This project is a Python application aimed at tracking attendance using computer vision. The project utilizes face recognition technology and user authentication. The main objective of the project is to take attendance in a specific class or event and save the attendance data to a CSV file.
- User Authentication: The project starts with username and password input. If the username and password are correct, access to the attendance-taking screen is granted.

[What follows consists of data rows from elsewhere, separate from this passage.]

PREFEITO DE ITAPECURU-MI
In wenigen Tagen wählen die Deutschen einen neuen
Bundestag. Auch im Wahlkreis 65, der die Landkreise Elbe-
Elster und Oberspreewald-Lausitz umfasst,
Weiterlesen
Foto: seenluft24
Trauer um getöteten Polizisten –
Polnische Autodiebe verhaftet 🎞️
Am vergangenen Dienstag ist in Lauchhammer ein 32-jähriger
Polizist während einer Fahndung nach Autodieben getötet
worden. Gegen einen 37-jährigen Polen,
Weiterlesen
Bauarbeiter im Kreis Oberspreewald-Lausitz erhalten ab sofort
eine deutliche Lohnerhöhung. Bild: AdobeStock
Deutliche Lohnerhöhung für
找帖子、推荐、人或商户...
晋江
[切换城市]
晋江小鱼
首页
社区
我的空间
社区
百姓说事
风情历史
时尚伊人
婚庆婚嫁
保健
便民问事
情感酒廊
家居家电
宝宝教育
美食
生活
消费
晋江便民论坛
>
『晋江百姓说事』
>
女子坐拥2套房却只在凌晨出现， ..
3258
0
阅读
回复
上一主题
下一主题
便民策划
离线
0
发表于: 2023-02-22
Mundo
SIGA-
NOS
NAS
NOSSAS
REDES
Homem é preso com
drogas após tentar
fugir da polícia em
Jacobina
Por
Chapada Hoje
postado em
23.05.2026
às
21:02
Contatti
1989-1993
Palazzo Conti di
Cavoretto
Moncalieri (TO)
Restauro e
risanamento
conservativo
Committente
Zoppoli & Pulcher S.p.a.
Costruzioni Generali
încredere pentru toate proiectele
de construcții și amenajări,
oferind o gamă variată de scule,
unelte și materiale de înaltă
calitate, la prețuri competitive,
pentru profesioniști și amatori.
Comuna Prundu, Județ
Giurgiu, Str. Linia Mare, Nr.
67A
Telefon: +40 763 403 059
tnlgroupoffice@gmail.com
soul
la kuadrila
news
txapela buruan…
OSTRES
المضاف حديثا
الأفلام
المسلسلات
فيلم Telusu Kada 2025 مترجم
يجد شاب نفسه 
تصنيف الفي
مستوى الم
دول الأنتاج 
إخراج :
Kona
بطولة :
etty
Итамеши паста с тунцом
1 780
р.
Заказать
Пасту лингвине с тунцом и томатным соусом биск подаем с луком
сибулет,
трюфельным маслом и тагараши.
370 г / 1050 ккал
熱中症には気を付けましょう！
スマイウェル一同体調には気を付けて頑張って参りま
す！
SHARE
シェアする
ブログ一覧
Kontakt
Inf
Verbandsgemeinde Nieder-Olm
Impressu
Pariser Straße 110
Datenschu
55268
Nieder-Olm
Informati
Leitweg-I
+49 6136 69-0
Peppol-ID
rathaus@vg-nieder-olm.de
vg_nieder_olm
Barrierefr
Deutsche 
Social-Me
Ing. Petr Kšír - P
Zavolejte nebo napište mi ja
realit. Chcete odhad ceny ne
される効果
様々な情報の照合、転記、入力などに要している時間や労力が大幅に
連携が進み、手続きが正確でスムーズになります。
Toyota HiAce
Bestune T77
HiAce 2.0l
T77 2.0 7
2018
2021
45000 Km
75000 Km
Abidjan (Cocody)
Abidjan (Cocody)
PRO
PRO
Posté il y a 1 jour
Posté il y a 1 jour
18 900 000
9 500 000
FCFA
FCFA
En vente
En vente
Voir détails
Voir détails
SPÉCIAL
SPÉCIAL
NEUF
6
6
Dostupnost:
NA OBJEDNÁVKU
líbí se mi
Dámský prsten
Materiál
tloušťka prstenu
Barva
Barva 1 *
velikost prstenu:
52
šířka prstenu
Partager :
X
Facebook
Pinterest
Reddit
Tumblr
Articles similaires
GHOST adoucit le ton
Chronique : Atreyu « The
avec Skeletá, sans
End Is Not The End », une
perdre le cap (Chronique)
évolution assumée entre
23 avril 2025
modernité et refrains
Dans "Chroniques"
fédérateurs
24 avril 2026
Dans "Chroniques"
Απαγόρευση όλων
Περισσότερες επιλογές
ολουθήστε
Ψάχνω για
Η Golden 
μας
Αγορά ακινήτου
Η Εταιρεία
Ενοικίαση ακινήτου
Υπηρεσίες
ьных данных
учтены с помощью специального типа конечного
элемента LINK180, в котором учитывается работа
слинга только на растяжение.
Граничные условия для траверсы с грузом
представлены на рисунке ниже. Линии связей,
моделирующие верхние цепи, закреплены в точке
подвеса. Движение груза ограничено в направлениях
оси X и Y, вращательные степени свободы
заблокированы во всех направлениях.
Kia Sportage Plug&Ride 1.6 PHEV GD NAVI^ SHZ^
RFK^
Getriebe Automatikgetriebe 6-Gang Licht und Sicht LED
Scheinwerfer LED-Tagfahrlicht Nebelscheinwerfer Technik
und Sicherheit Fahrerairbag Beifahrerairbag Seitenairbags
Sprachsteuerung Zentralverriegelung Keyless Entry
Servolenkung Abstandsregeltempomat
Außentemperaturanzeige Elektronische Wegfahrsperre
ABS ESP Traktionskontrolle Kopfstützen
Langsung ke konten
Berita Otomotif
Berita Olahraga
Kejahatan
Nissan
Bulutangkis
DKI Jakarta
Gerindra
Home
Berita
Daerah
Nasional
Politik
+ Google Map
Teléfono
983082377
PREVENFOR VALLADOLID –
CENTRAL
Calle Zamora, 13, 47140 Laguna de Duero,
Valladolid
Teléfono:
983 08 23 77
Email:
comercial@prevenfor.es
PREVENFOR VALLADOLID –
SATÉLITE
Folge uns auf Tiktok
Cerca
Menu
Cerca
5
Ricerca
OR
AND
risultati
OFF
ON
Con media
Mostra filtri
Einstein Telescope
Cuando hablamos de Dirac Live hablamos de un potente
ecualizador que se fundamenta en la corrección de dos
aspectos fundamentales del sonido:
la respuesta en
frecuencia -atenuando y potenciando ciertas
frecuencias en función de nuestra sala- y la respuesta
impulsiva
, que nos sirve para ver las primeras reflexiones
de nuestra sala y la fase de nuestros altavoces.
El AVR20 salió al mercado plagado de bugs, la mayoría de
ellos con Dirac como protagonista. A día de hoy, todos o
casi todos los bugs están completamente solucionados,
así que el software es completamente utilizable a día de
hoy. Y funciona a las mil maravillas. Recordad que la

- Face Recognition: Faces of participants are recognized using face recognition technology from images captured by the camera. Recognized participants are added to the attendance list.
- Attendance Taking: Names of recognized participants along with their entry time and date are saved to a CSV file.
- Interface: A simple user interface is created using the Tkinter library. The interface is designed to guide the user and provide information during the process.
- Python 3.x
- OpenCV
- NumPy
- Face Recognition
- Tkinter
- Pillow
You can install the required libraries using the following command:
pip install opencv-python numpy face_recognition pillow
- Run the main.py file to start the project.
- Fill in the username and password fields and click the "Login" button.
- In the attendance-taking screen, stand in front of the camera and wait for your face to be recognized.
- Upon successful face recognition, your name will appear on the screen and will be added to the attendance list.
- Press the ESC key to finish taking attendance.
- When editing project files, securely store sensitive information such as usernames and passwords in the main.py file.
- When editing project files, you can update the photos of individuals in the encodeListKnown variable to improve the recognition quality of the camera.